Not to mention every time she said ‘Heavenly Day’ or he said ‘Thunderation’ in the story.... Someone shoot me now!

Over the course of the story, both showed an insufferable amount of stubbornness, Yvette more than Jeremy IMO, to have their own say and way in everything , which brought trouble more than once, silly misunderstanding and a sh!t load of frustrating moments for me. But which bothered me exceptionally was that apart from the above and intro to new characters here and there, nothing exiting was happening. Simply NADA. The whole book was filled with either Yvette or Jeremy pushing each-other away with reasoning as to why they shouldn’t be doing this or that, then going ahead and doing it anyway.
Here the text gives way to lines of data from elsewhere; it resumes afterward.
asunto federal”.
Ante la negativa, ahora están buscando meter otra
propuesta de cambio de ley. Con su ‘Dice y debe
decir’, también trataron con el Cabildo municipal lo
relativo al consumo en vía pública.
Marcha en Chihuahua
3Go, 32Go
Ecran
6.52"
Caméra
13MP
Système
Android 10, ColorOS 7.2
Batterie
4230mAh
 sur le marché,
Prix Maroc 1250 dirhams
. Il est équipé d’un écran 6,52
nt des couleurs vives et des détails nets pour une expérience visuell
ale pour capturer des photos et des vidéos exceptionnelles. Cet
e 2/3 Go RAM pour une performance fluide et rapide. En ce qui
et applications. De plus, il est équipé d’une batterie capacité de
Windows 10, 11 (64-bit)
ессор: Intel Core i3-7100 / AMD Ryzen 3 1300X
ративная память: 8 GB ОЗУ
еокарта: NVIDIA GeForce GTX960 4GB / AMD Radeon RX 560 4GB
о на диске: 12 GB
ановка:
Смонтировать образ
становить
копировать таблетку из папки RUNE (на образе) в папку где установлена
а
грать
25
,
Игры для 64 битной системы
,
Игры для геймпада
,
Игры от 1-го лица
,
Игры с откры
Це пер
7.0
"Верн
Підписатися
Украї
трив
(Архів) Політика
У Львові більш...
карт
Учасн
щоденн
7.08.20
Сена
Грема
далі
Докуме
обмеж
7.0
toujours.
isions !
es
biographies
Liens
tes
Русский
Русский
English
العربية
As the story went on, it got old. For me it was pretty much like Please, PLEASE make up your freakin’ minds! I was not only bored, I was annoyed as hell.
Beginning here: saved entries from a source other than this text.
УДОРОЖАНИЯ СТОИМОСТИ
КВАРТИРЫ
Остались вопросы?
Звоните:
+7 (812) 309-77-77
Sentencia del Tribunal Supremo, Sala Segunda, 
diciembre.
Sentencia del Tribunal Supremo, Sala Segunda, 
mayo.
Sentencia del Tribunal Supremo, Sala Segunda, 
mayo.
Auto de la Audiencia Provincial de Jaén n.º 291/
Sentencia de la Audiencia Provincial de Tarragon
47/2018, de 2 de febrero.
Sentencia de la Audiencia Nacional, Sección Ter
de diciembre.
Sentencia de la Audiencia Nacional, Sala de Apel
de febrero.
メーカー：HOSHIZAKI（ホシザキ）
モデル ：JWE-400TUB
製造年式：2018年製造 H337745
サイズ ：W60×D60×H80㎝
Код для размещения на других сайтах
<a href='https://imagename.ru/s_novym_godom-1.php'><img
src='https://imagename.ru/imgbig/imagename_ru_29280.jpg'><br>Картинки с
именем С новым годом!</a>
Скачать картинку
Did I mention that one drunken night when Edwin and Jeremy becomes fast friends over... er, drinks? And from that drunken stupor comes forth this ‘stellar’ idea of a new club where the guardians of wards/sisters etc. would come together to save their female relatives from rogues and seducers, even if it means lopping off their ‘horns’. *blank stare* Guess I didn’t, probably because I myself wasn’t sure what the hell was that! I found it ridiculous to say the least. When this ends, the discussion of that new club was still ongoing. Guess we’ll see later if it comes to fruition or not. :/

Moving on...

Previously, I was pretty sure Amanda’s going to be paired with Edwin, but it seems that that’s not gonna be the case. There’s another pair of new characters, Warren, Lord Knightford and his ward, Clarissa. Knightford is a rake through and through but he’s also Edwin’s good friend, as Clarissa is Yvette’s. And it seems there’s something going on between Clarissa and Edwin that’s got nothing to do with big brotherly emotions. I wonder how that’s going to turn out. Guess, won’t know until I read their book.
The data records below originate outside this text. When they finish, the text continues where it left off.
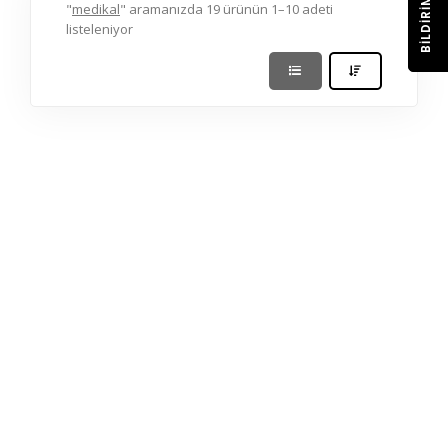
BILDIRIM
"
medikal
" aramanızda 19 ürünün 1–10 adeti
listeleniyor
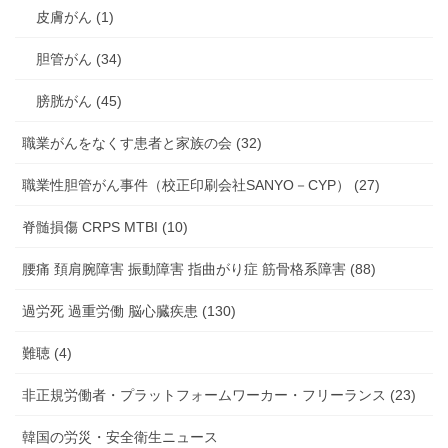
皮膚がん (1)
胆管がん (34)
膀胱がん (45)
職業がんをなくす患者と家族の会 (32)
職業性胆管がん事件（校正印刷会社SANYO－CYP） (27)
脊髄損傷 CRPS MTBI (10)
腰痛 頚肩腕障害 振動障害 指曲がり症 筋骨格系障害 (88)
過労死 過重労働 脳心臓疾患 (130)
難聴 (4)
非正規労働者・プラットフォームワーカー・フリーランス (23)
韓国の労災・安全衛生ニュース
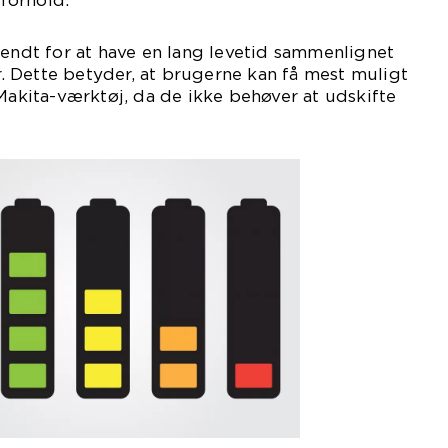
forhold.
kendt for at have en lang levetid sammenlignet
 Dette betyder, at brugerne kan få mest muligt
 Makita-værktøj, da de ikke behøver at udskifte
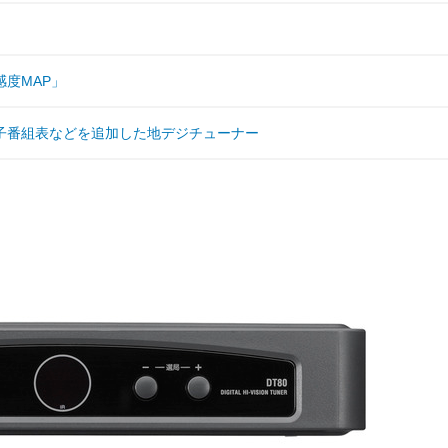
度MAP」
子番組表などを追加した地デジチューナー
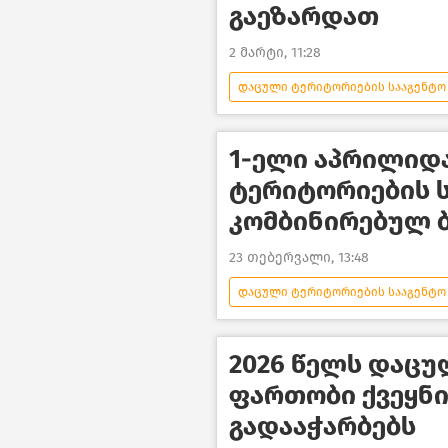
გაეზარდათ
2 მარტი, 11:28
დაცული ტერიტორიების სააგენტო
გარემოს დაცვისა და სოფლის მეუ
ახალი ამბები
1-ელი აპრილიდ
ტერიტორიების 
კომბინირებულ 
23 თებერვალი, 13:48
დაცული ტერიტორიების სააგენტო
ახალი ამბები
2026 წელს დაც
ფართობი ქვეყნი
გადააჭარბებს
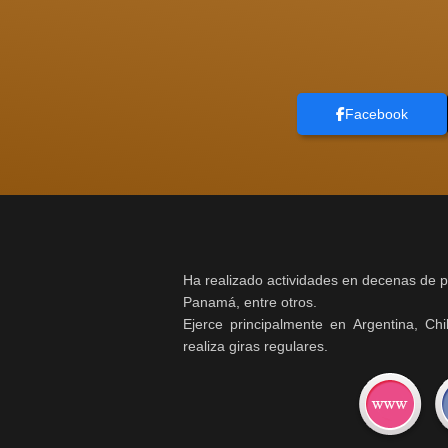
Facebook
Ha realizado actividades en decenas de p
Panamá, entre otros.
Ejerce principalmente en Argentina, C
realiza giras regulares.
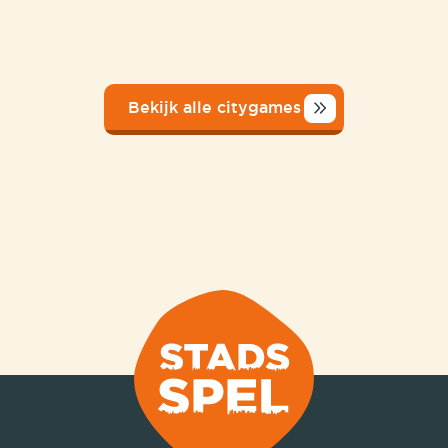
Bekijk alle citygames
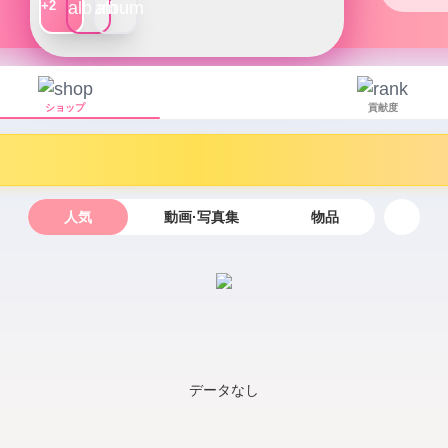
+2
オフィス
書類や
ちゃうよ
慌ただしい
ショップ
貢献度
でもそ
り、ド
夜は少
人気
動画·写真集
物品
汗っか
ただ、
「しっ
強い匂
“ふわ
データなし
も…♡

※本業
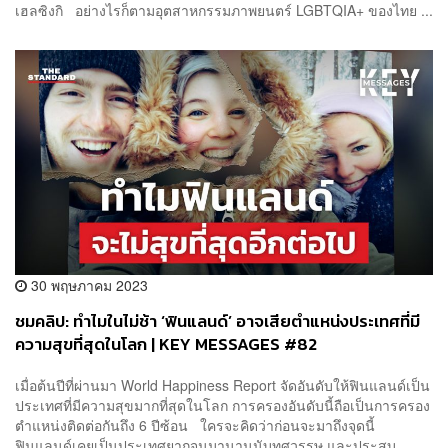
เฮลซิงกิ อย่างไรก็ตามอุตสาหกรรมภาพยนตร์ LGBTQIA+ ของไทย ...
30 พฤษภาคม 2023
ชมคลิป: ทำไมในไม่ช้า ‘ฟินแลนด์’ อาจเสียตำแหน่งประเทศที่มี
ความสุขที่สุดในโลก | KEY MESSAGES #82
เมื่อต้นปีที่ผ่านมา World Happiness Report จัดอันดับให้ฟินแลนด์เป็น
ประเทศที่มีความสุขมากที่สุดในโลก การครองอันดับนี้ถือเป็นการครอง
ตำแหน่งติดต่อกันถึง 6 ปีซ้อน ใครจะคิดว่าก่อนจะมาถึงจุดนี้
ฟินแลนด์เคยเป็นประเทศยากจนมานานนับทศวรรษ และประสบ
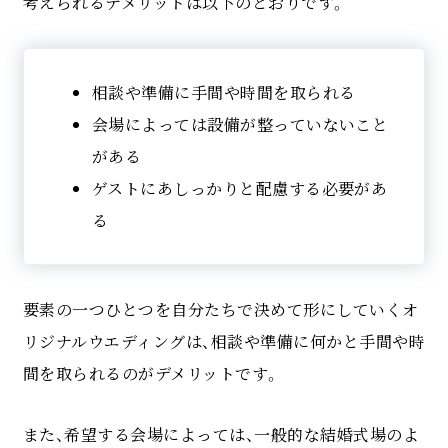
考えられるデメリットは以下のとおりです。
相談や準備に手間や時間を取られる
会場によっては設備が整っていないこと
がある
ゲストにあしっかりと配慮する必要があ
る
要素の一つひとつを自分たちで決めて形にしていくオ
リジナルウエディングは、相談や準備に何かと手間や時
間を取られるのがデメリットです。
また、希望する会場によっては、一般的な結婚式場のよ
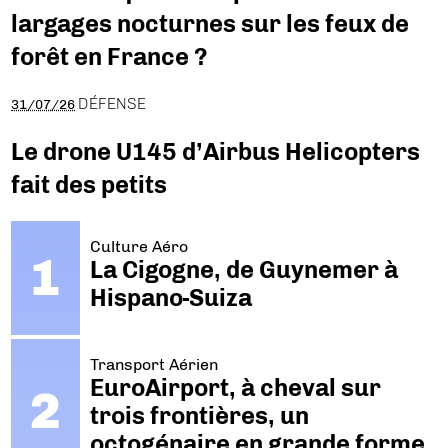
largages nocturnes sur les feux de
forêt en France ?
DÉFENSE
31/07/26
Le drone U145 d’Airbus Helicopters
fait des petits
Culture Aéro
La Cigogne, de Guynemer à
Hispano-Suiza
Transport Aérien
EuroAirport, à cheval sur
trois frontières, un
octogénaire en grande forme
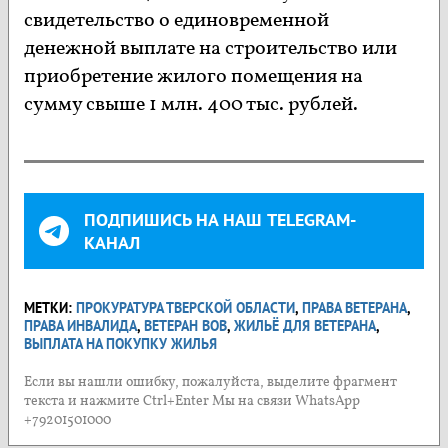
свидетельство о единовременной
денежной выплате на строительство или
приобретение жилого помещения на
сумму свыше 1 млн. 400 тыс. рублей.
ПОДПИШИСЬ НА НАШ TELEGRAM-
КАНАЛ
МЕТКИ:
ПРОКУРАТУРА ТВЕРСКОЙ ОБЛАСТИ
,
ПРАВА ВЕТЕРАНА
,
ПРАВА ИНВАЛИДА
,
ВЕТЕРАН ВОВ
,
ЖИЛЬЁ ДЛЯ ВЕТЕРАНА
,
ВЫПЛАТА НА ПОКУПКУ ЖИЛЬЯ
Если вы нашли ошибку, пожалуйста, выделите фрагмент
текста и нажмите Ctrl+Enter Мы на связи WhatsApp
+79201501000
In the end, all the truths are revealed, as we get to know the whole of Jeremy’s past and the reasons behind his guilty feelings. The Duke’s Men help find Samuel’s boy, though that part is very hastily dealt with, considering it was why Yvette and Jeremy came together in the first place. There were more of Yvette-Jeremy dramas with broken engagement etc. because she thought Jeremy was ‘too bound by his past’ to move forward with her bla bla bla. Poor Jeremy, he had to prove himself more than once to convince to Yvette that he deserves her, while she did nothing but moan and complain. By then, I simply didn’t care much.

Honestly, I can go on and on but the fact remains, this was not Ms. Jeffries’ best work IMO, not even close. This, by any means, isn’t a statement about her writing but just that, for me, the plotline and the characters were uninteresting. I literally had to push myself to finish it. But I’d very much like to overlook this and wait for the next installment with fingers crossed. 3.25 stars, wish I could rate it higher.

I was auto-approved for this ARC from Pocket Books via edelweiss which didn’t influence my review and rating in any way.